Runimotamab plus trastuzumab resulted in positive clinical activity and tolerability over runimotamab alone in patients with HER2-positive breast cancer.
Microscopic image of breast cancer cells - Generated with Google Gemini AI
The combination of runimotamab, a T-cell engaging bispecific antibody, and trastuzumab (Herceptin) resulted in encouraging clinical activity and improved tolerability compared with runimotamab monotherapy in patients with HER2-positive breast cancer, according to a phase 1 dose-escalation study (NCT03448042).1
Findings from the study presented at the 2025 AACR Annual Meeting showed that the combination achieved an overall confirmed objective response rate (ORR) of 19% across all dose levels and an ORR of 30% at the 20 mg/60 mg dose.
“Runimotamab monotherapy was limited by its tolerability and we saw no antitumor activity,” Shanu Modi, MD, attending physician at Memorial Sloan Cancer Center, New York, New York, said during a presentation of the data at AACR meeting. “On the other hand, when combined with trastuzumab, we observed improved tolerability, decreased frequency of CRS [cytokine release syndrome], and a manageable safety profile,” Modi continued.
In the first portion of the trial (n = 20), single-patient cohorts received intravenous runimotamab every 3 weeks until a safety event occurred or progression. On day 1, patients received the step up dose, which was one-third of the target dose, and then on day 8, they received the full target dose in subsequent cycles.
Eligible patients had locally advanced or metastatic relapsed or refractory breast cancer and had an ECOG performance status of 0 or 1. Primary objectives were safety and tolerability, pharmacokinetics, and pharmacodynamics.
All patients were female with a median age of 54.5 years (range, 40-74) and heavily pretreated with a median number of 7 prior lines of therapy (range 3-19). At baseline, 60% of patients were HER2-positive immunohistochemistry (IHC) 3+ at baseline, followed by IHC 2+ (25%), HER2 low (10.0%), and HER2-negative (5.0%).
All patients had prior chemotherapy, half the patients had endocrine therapies, 80% had prior trastuzumab, 70% had ado-trastuzumab emtansine (Kadcyla), and 25% had prior trastuzumab deruxtecan (T-Dxd; Enhertu).
Overall, the most common adverse events (AEs) were CRS and hypophosphatemia, reported in one-third of the patients, followed by pyrexia, fever and nausea, seen in approximately another 20% of the patients.

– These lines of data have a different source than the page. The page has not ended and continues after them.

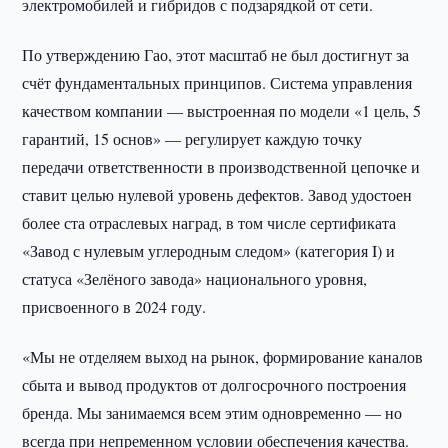
электромобилей и гибридов с подзарядкой от сети.
По утверждению Гао, этот масштаб не был достигнут за
счёт фундаментальных принципов. Система управления
качеством компании — выстроенная по модели «1 цель, 5
гарантий, 15 основ» — регулирует каждую точку
передачи ответственности в производственной цепочке и
ставит целью нулевой уровень дефектов. Завод удостоен
более ста отраслевых наград, в том числе сертификата
«Завод с нулевым углеродным следом» (категория I) и
статуса «Зелёного завода» национального уровня,
присвоенного в 2024 году.
«Мы не отделяем выход на рынок, формирование каналов
сбыта и вывод продуктов от долгосрочного построения
бренда. Мы занимаемся всем этим одновременно — но
всегда при непременном условии обеспечения качества.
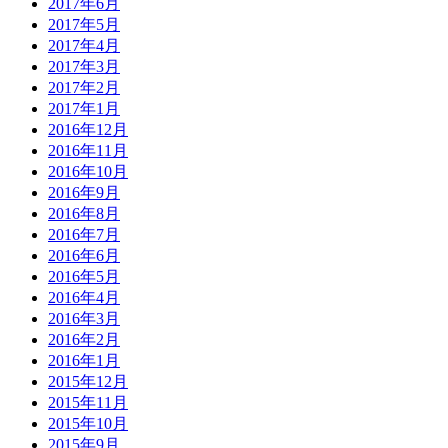
2017年6月
2017年5月
2017年4月
2017年3月
2017年2月
2017年1月
2016年12月
2016年11月
2016年10月
2016年9月
2016年8月
2016年7月
2016年6月
2016年5月
2016年4月
2016年3月
2016年2月
2016年1月
2015年12月
2015年11月
2015年10月
2015年9月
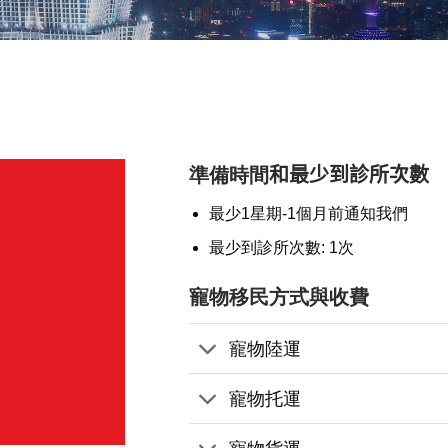
準備時間
和最少到診所次數
最少1星期-1個月前通知我們
最少到診所次數: 1次
寵物移民方式與收費
寵物陸運
寵物托運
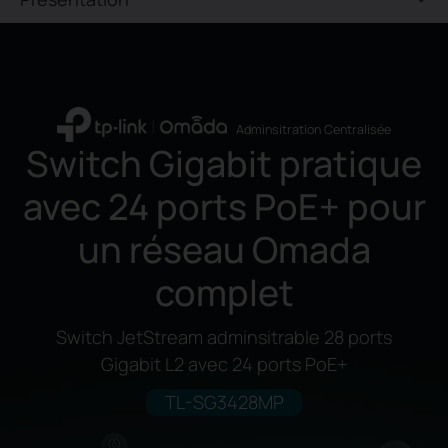
Adminsitration Centralisée
Switch Gigabit pratique
avec
24 ports PoE+ pour
un réseau Omada
complet
Switch JetStream adminsitrable 28 ports
Gigabit L2 avec 24 ports PoE+
TL-SG3428MP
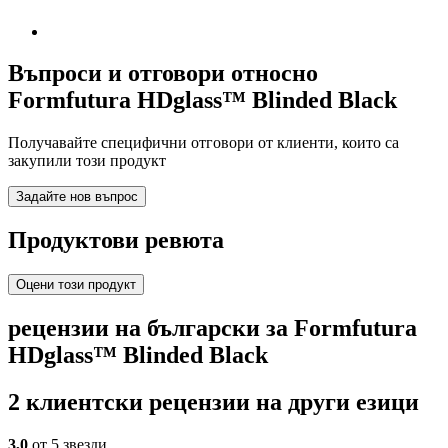
Въпроси и отговори относно
Formfutura HDglass™ Blinded Black
Получавайте специфични отговори от клиенти, които са
закупили този продукт
Задайте нов въпрос
Продуктови ревюта
Оцени този продукт
рецензии на български за Formfutura
HDglass™ Blinded Black
2 клиентски рецензии на други езици
3,0
от 5 звезди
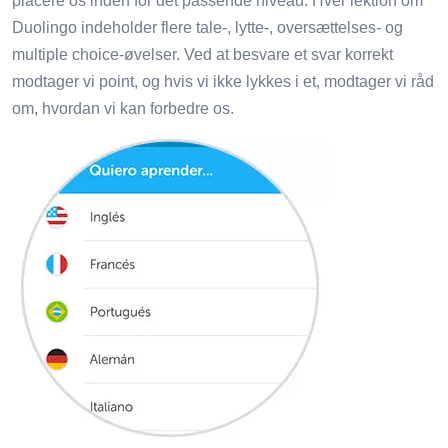
placere os inden for det passende niveau. Hver lektion om
Duolingo indeholder flere tale-, lytte-, oversættelses- og
multiple choice-øvelser. Ved at besvare et svar korrekt
modtager vi point, og hvis vi ikke lykkes i et, modtager vi råd
om, hvordan vi kan forbedre os.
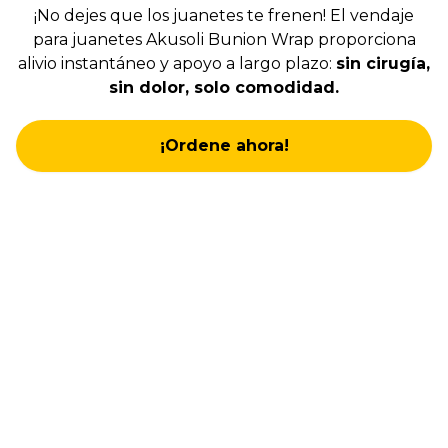
¡No dejes que los juanetes te frenen! El vendaje
para juanetes Akusoli Bunion Wrap proporciona
alivio instantáneo y apoyo a largo plazo:
sin cirugía,
sin dolor, solo comodidad.
¡Ordene ahora!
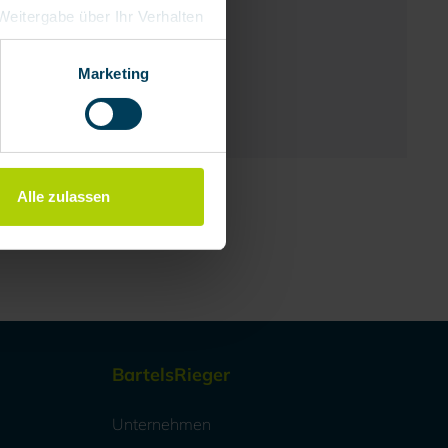
e Weitergabe über Ihr Verhalten
eutschland), die diese
besserungen,
Marketing
Alle zulassen
BartelsRieger
Unternehmen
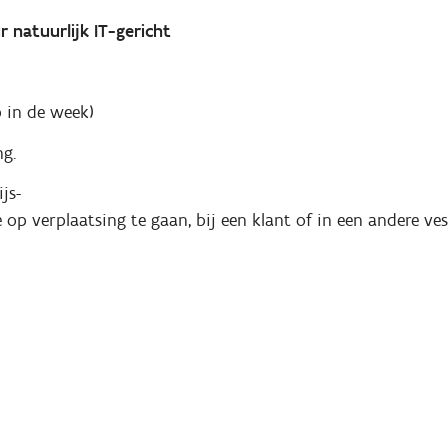
 natuurlijk IT-gericht
p in de week)
g.
js-
 op verplaatsing te gaan, bij een klant of in een andere ves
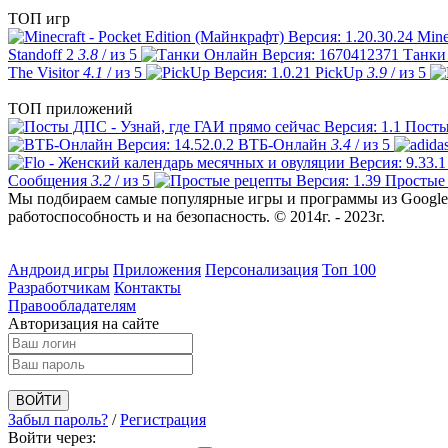
ТОП игр
Mine
Standoff 2
3.8
/ из 5
Танки
The Visitor
4.1
/ из 5
PickUp
3.9
/ из 5
ТОП приложений
Посты
ВТБ-Онлайн
3.4
/ из 5
Сообщения
3.2
/ из 5
Простые
Мы подбираем самые популярные игры и программы из Google 
работоспособность и на безопасность. © 2014г. - 2023г.
Андроид игры
Приложения
Персонализация
Топ 100
Разработчикам
Контакты
Правообладателям
Авторизация на сайте
Забыл пароль?
/
Регистрация
Войти через:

Investigators evaluated 8 dose levels. There were no patients who experienced dose-limiting toxicities (DLTs) and the maximum tolerated dose (MTD) was not reached.
“We did start to see evidence of pharmacologic or pharmacodynamic biomarker effects, starting at a dose of 2.2 milligrams and higher,” Modi said. Seven (78%) of 9 patients had a CRS reaction and most of these were grade 2 in severity. Skin rashes were also reported with 44% of patients reporting grade 1 to 2 and 2 patients with grade 3 rash.

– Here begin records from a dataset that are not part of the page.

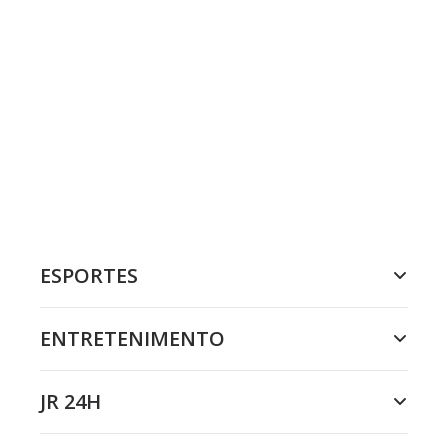
ESPORTES
ENTRETENIMENTO
JR 24H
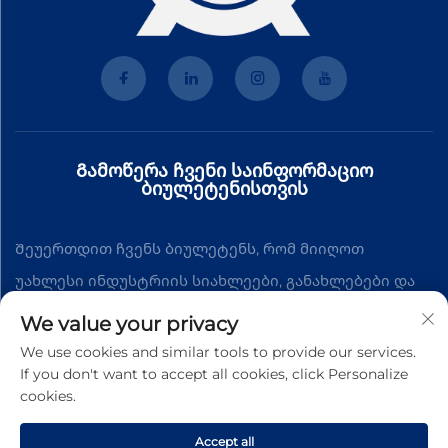
Გამოწერა ჩვენი საინფორმაციო
ბიულეტენისთვის
Შეუერთდით ჩვენს ბიულეტენს, რომ მიიღოთ
უახლესი ინდუსტრიის სიახლეები, განახლებები და
შეხედულებები ჩვენი გუნდისგან.
We value your privacy
We use cookies and similar tools to provide our services.
If you don't want to accept all cookies, click Personalize
Გამოწერა
cookies.
Accept all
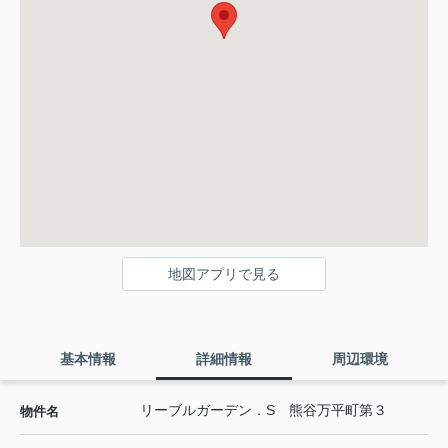
地図アプリで見る
基本情報
詳細情報
周辺環境
リーブルガーデン．S 熊谷万平町第３
物件名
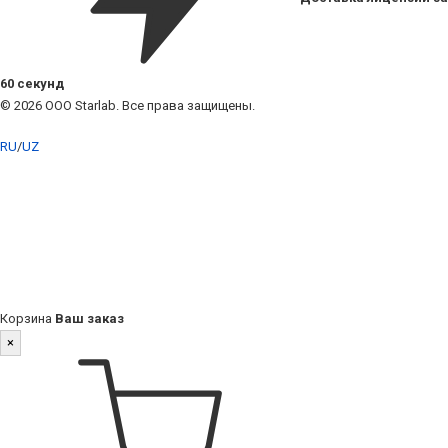
60 секунд
© 2026 ООО Starlab. Все права защищены.
RU
/
UZ
Корзина
Ваш заказ
×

“Given the greater than anticipated rate of adverse events, particularly at these low doses, in combination with the fact that we did not see any antitumor activity, a decision was taken to hold further dose escalation," Modi said. "It's important to note that the toxicities we did observe in these patients were consistent with on-target, off-tumor activity related to runimotamab binding to the low levels of HER2 found on normal cells, creating unwanted T-cell activation and tumor or healthy tissue toxicity,” she continued.
To mitigate these AEs, the investigators proposed a co-treatment with trastuzumab with the goal of saturating the HER2 receptors found at low levels on normal cells, preventing runimotamab from binding and thereby limiting the off tumor toxicities. This was the rationale for the phase 1b (n = 53) portion of the trial.
For this portion of the trial, the median age of this all-female cohort was 56 years. The median number of prior lines of therapy was 8 (range, 1-22). All were treated with trastuzumab, 80% had prior TDM-1, 79.2% had prior pertuzumab, and 37.7% had prior T-Dxd).
The combination resulted in a 60-fold increase in dosing compared with monotherapy (100/300 mg vs 1.7/5.0 mg, respectively). The most common treatment-related AEs were rash, CRS, pruritus, and nausea, with the majority of CRS symptoms occurring after the first target dose.
The MTD was also not reached in this portion. But at 300 mg, there were 2 DLTs with 1 grade 3 rash and 1 grade 3 pneumonitis reported in the same patient.
When reviewing T-cell activation levels, the combination dampened IL-6 and CD4+ CD69+ and the investigators noted that high doses of runimotamab (≥30/90 mg) can further boost cytokine secretion and activate T cells.
“As we look to future combination strategies, adding a checkpoint inhibitor or a co-stimulatory agent may further enhance the potential antitumor activity of runimotamab and trastuzumab,” Modi concluded.